Longest Bridge: The Sequel
TAEGU, South Korea -- When troops go through the rigors of a field exercise in South Korea, they don’t usually emerge "ecstatic."

But that’s the word coming from a platoon of U.S. Marine engineers who just finished a drill with their South Korean counterparts near Pohang.

The leathernecks of Company A, 9th Engineer Support Battalion, out of Camp Hansen, Okinawa, spent a month in South Korea. They endured the hardening of a mountain warfare course; set up battlefield obstacles, then blew them up; and worked through the challenges of assembling a medium girder bridge, or MGB, that can span a gap in the route of advance.

Along the way, they also became the first Marine unit in years to build an MGB to its full 150-foot length, said their commanding officer, Capt. Damian Bess.

"We were ecstatic -- are you kidding me?" said Bess. "We were thrilled at the level of proficiency we gained on the bridging. And having built the longest bridge that anybody’s built in years in the Marine Corps, and in 9th ESB Alpha Company, was just a real thrill, and Marines love that."

All that training was done with their South Korean marine engineer counterparts. Known as exercise Dongsang Gongbyung, it was unrelated to the annual RSOI/Foal Eagle exercise still under way in South Korea.

On Okinawa, they normally practice building MGBs to only partial length because of limited space.

The exercise with the South Korean marines gave the 3rd Platoon a chance to practice skills their mission calls for.

First, they spent two days last month at the Mountain Leader’s Course in Ochon, near Pohang, adjusting to South Korea’s rugged, hilly terrain, rock climbing, rappelling and moving across rope bridges.

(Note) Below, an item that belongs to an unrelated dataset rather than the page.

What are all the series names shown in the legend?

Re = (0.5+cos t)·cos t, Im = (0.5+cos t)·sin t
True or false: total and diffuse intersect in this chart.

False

"It just prepares them for operating in a mountainous terrain," said Bess, "which, of course, there’s not a lot of on Okinawa but there’s quite a bit of in Korea."

Courtesy of U.S. Marine Corps
U.S. Marines and their South Korean counterparts work a battlefield engineering task during a training exercise near Pohang, South Korea. U.S. Marines from Company A, 9th Engineer Support Battalion on Okinawa are deployed to South Korea for about a month for the training.

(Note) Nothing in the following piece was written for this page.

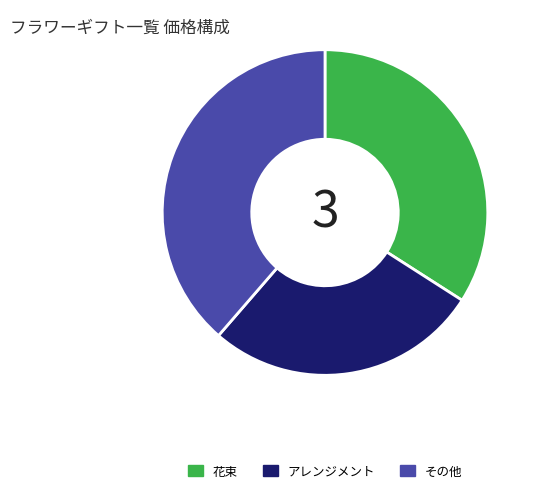

Between 花束 and その他, which is larger?

その他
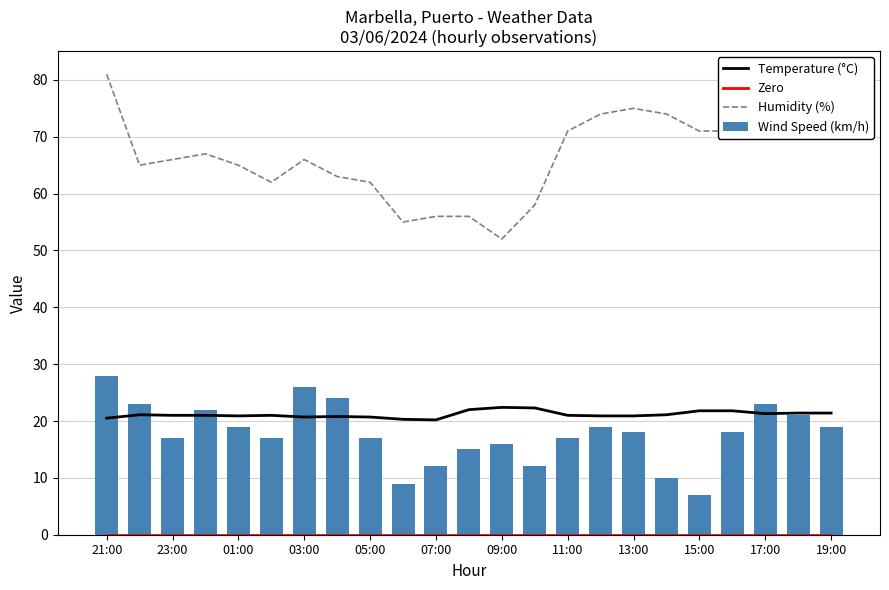

What is the minimum value for Wind Speed (km/h)?

7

Courtesy of U.S. Marine Corps
U.S. and South Korean Marines test a medium girder bridge they've set up during a battlefield engineering exercise near Pohang, South Korea.


Earlier this month, they went to the Su Song range near Pohang for training in both setting up and destroying obstacles.

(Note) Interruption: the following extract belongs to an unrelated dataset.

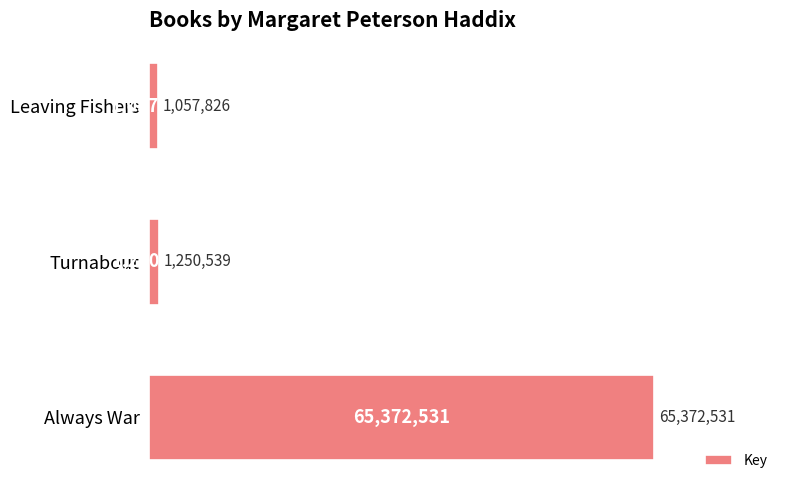

Does the chart contain stacked bars?

No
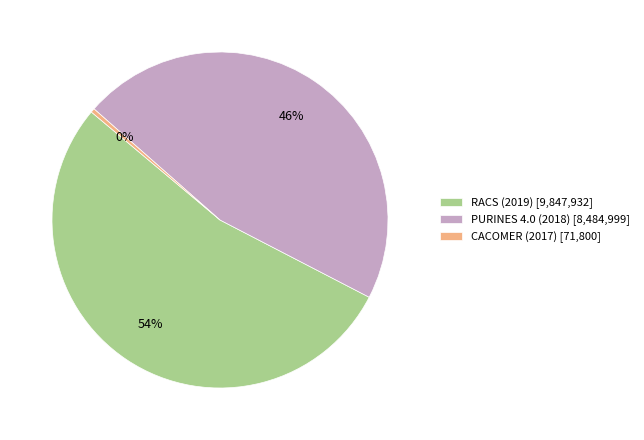

Is it true that PURINES 4.0 (2018) is 46% of the pie?

True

Then came the bridge training, challenging because an MGB can’t be used until its individual sections, or "bays," are assembled, a complex, laborious process. "Numerous little parts make one bay, sai"d Bess. "It actually takes quite a bit, and that’s why we were out there practicing it."

Five U.S. Navy Seabees from Chinhae Naval Base in South Korea worked shoulder-to-shoulder with the Marines on the bridging exercise.

"It’s larger than any [MGB] I’ve ever put up in any class I had," said Builder 2nd Class Joseph Maioriello of Detail Chinhae, Naval Mobile Construction Battalion 3.

"You can only learn so much from a class or book. Just to be able to go out and put your hands on and do it, really makes the difference."